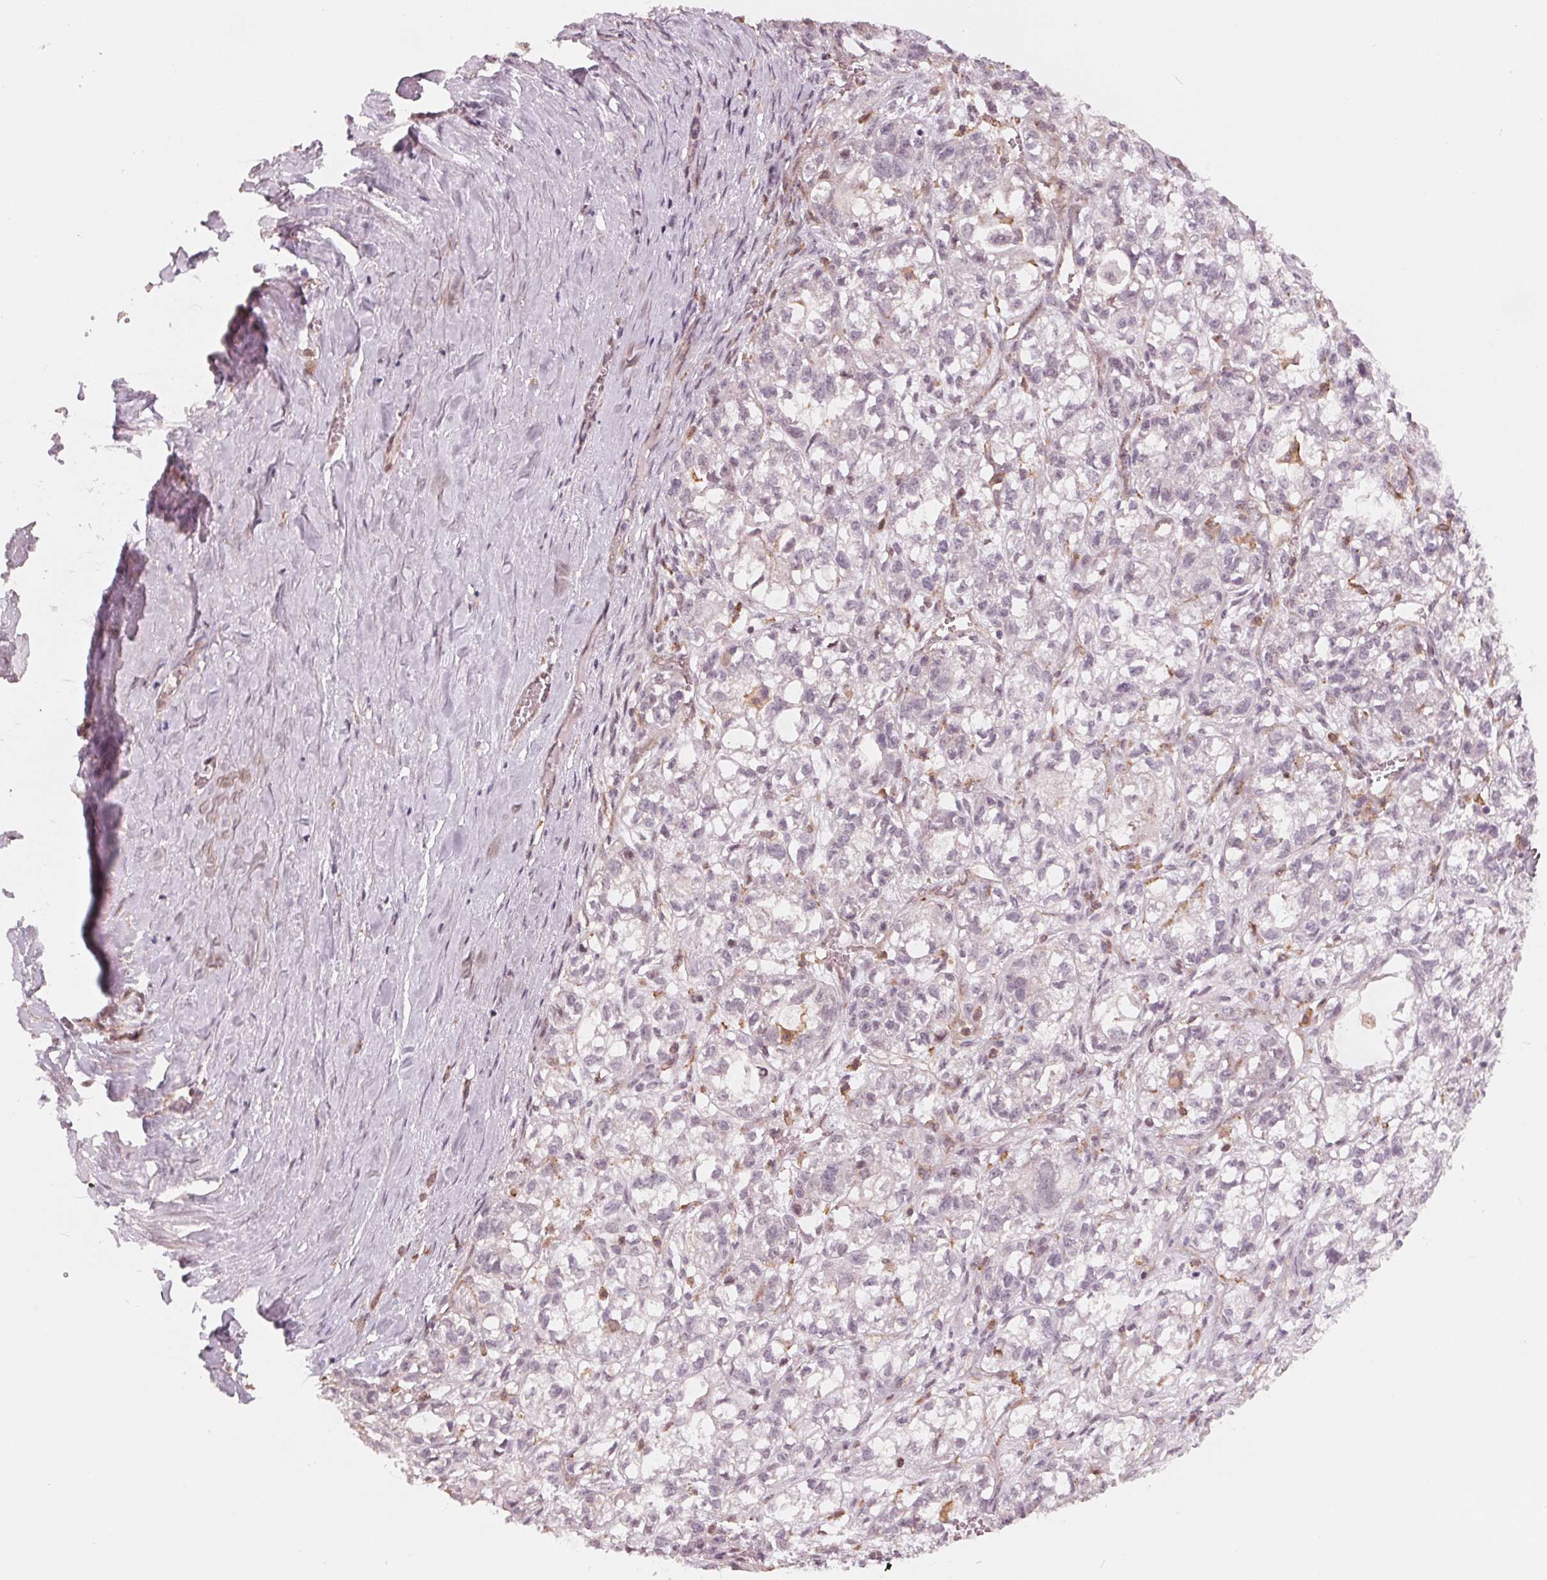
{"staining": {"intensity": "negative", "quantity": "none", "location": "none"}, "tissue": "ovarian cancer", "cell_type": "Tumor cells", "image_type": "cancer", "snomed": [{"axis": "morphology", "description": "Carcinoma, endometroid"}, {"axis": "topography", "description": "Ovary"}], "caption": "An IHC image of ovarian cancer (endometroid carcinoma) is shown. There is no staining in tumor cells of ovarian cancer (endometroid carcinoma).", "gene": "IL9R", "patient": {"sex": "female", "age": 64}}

--

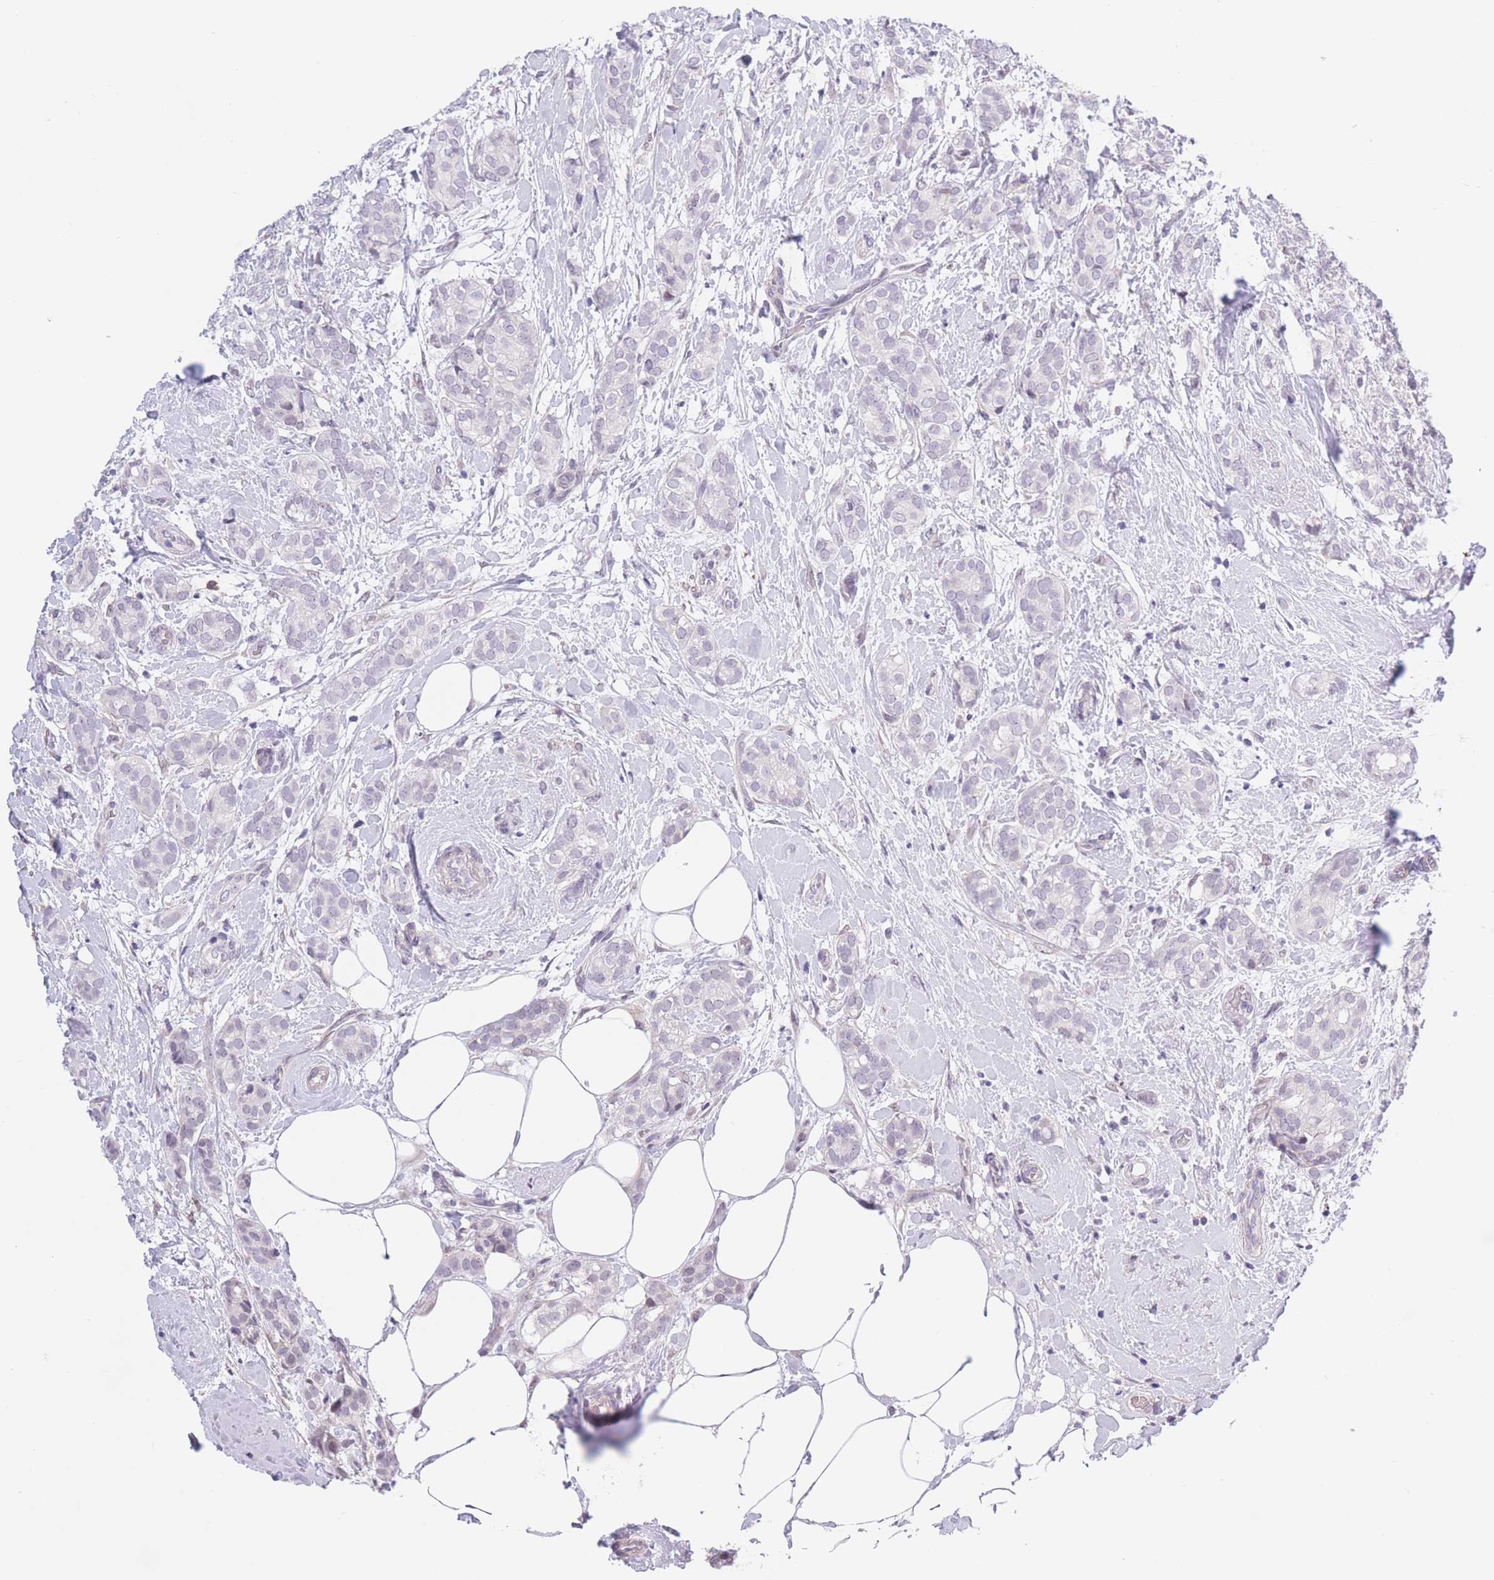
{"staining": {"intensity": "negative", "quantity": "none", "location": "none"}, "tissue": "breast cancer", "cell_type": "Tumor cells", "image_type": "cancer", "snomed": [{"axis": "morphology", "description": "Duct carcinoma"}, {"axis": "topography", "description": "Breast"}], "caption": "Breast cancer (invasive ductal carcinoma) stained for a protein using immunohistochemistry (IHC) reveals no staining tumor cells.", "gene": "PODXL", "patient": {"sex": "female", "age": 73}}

==

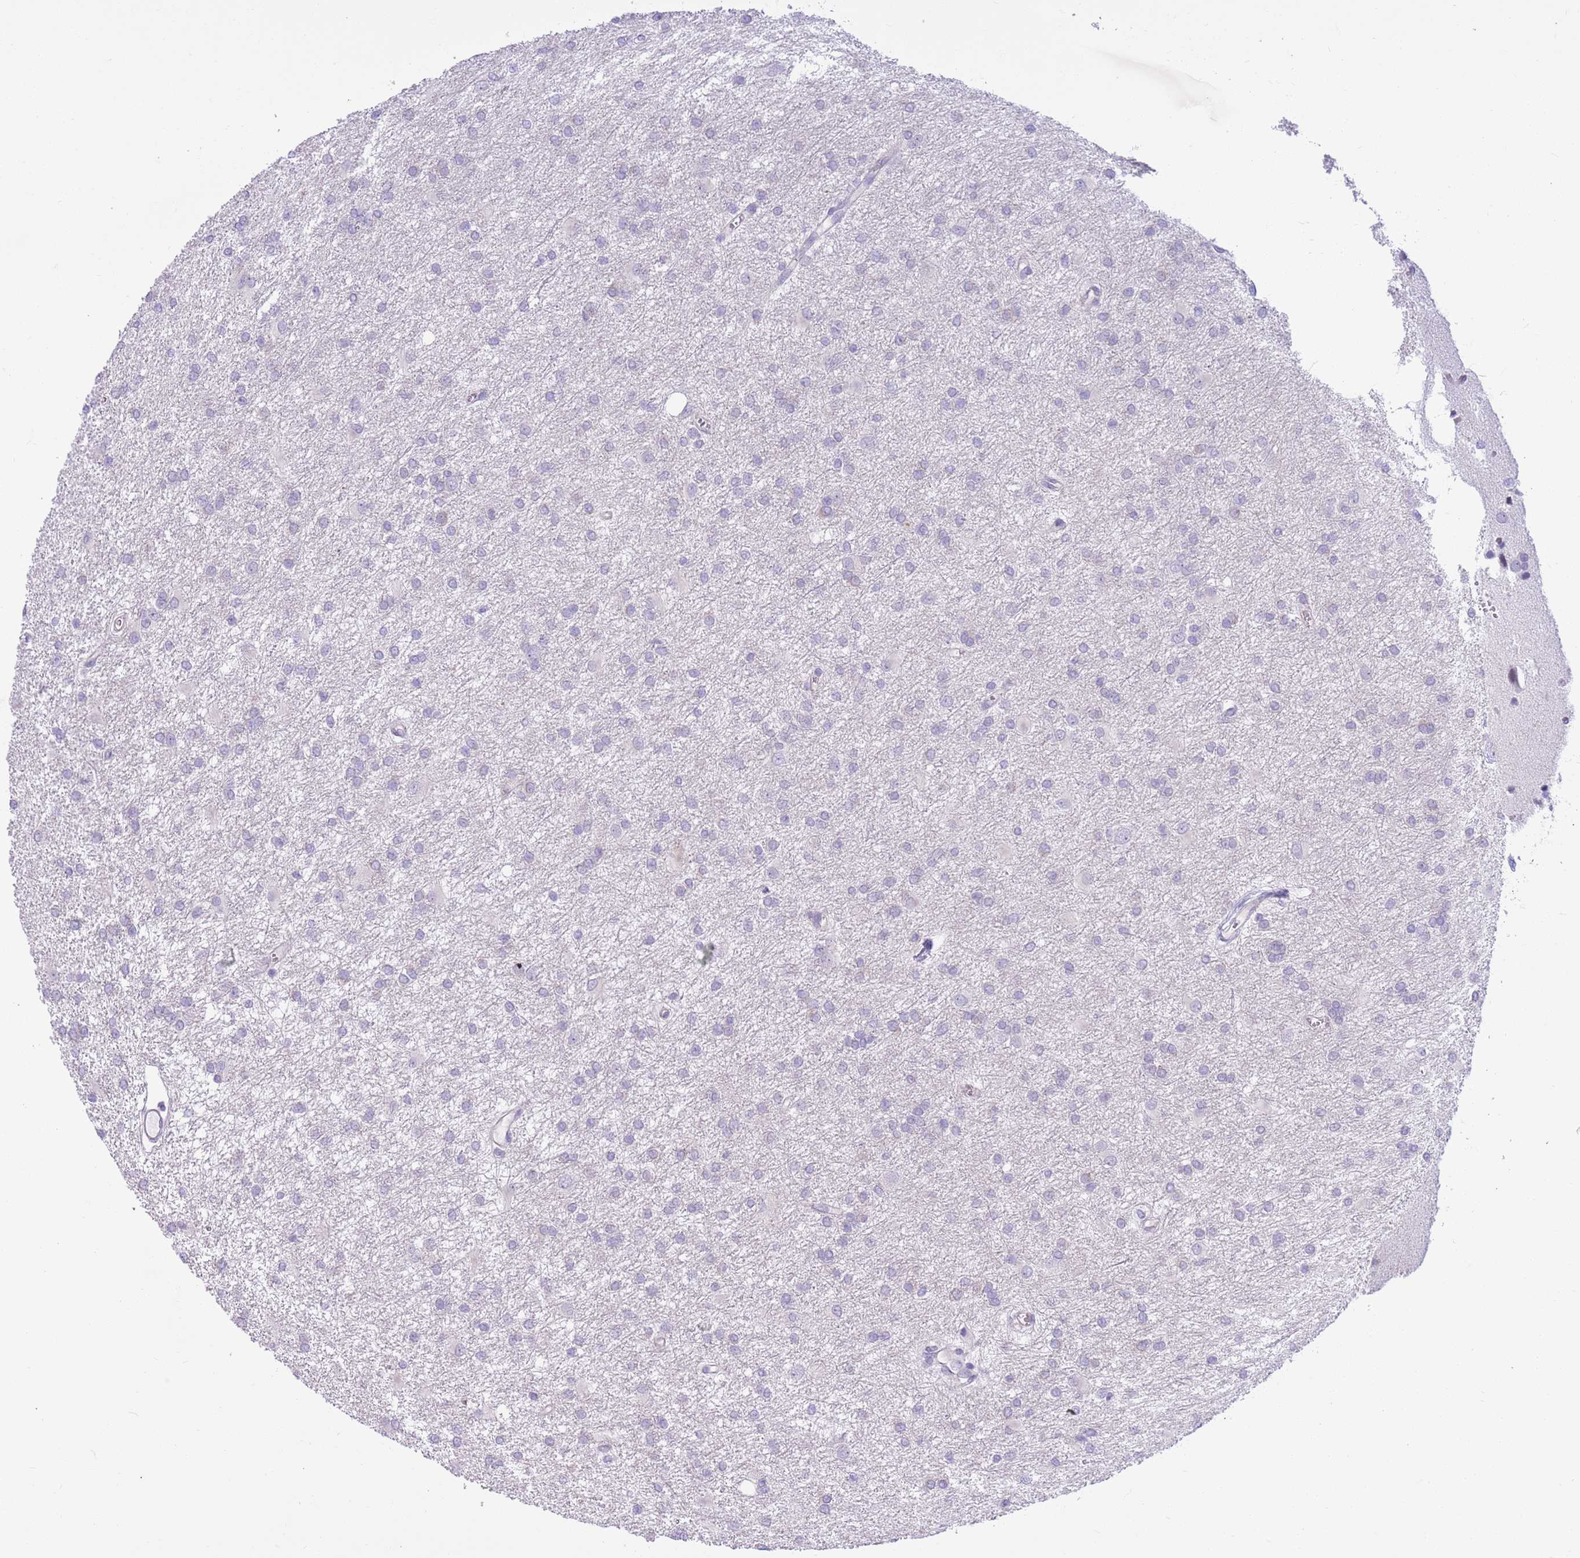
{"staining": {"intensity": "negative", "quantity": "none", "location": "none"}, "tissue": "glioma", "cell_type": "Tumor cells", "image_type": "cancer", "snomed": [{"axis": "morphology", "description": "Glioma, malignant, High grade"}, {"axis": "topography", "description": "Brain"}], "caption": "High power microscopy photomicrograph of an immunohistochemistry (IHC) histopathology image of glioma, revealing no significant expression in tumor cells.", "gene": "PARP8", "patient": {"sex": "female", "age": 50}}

Prompt: Please filter the entries for the word "carcinoma" and copy the lines that have it.

Finished exercise:
{"staining": {"intensity": "negative", "quantity": "none", "location": "none"}, "tissue": "ovarian cancer", "cell_type": "Tumor cells", "image_type": "cancer", "snomed": [{"axis": "morphology", "description": "Carcinoma, endometroid"}, {"axis": "topography", "description": "Ovary"}], "caption": "An IHC image of ovarian cancer (endometroid carcinoma) is shown. There is no staining in tumor cells of ovarian cancer (endometroid carcinoma).", "gene": "IL9R", "patient": {"sex": "female", "age": 64}}
{"staining": {"intensity": "negative", "quantity": "none", "location": "none"}, "tissue": "breast cancer", "cell_type": "Tumor cells", "image_type": "cancer", "snomed": [{"axis": "morphology", "description": "Duct carcinoma"}, {"axis": "topography", "description": "Breast"}], "caption": "Breast cancer (invasive ductal carcinoma) stained for a protein using immunohistochemistry (IHC) reveals no staining tumor cells.", "gene": "PODXL", "patient": {"sex": "female", "age": 73}}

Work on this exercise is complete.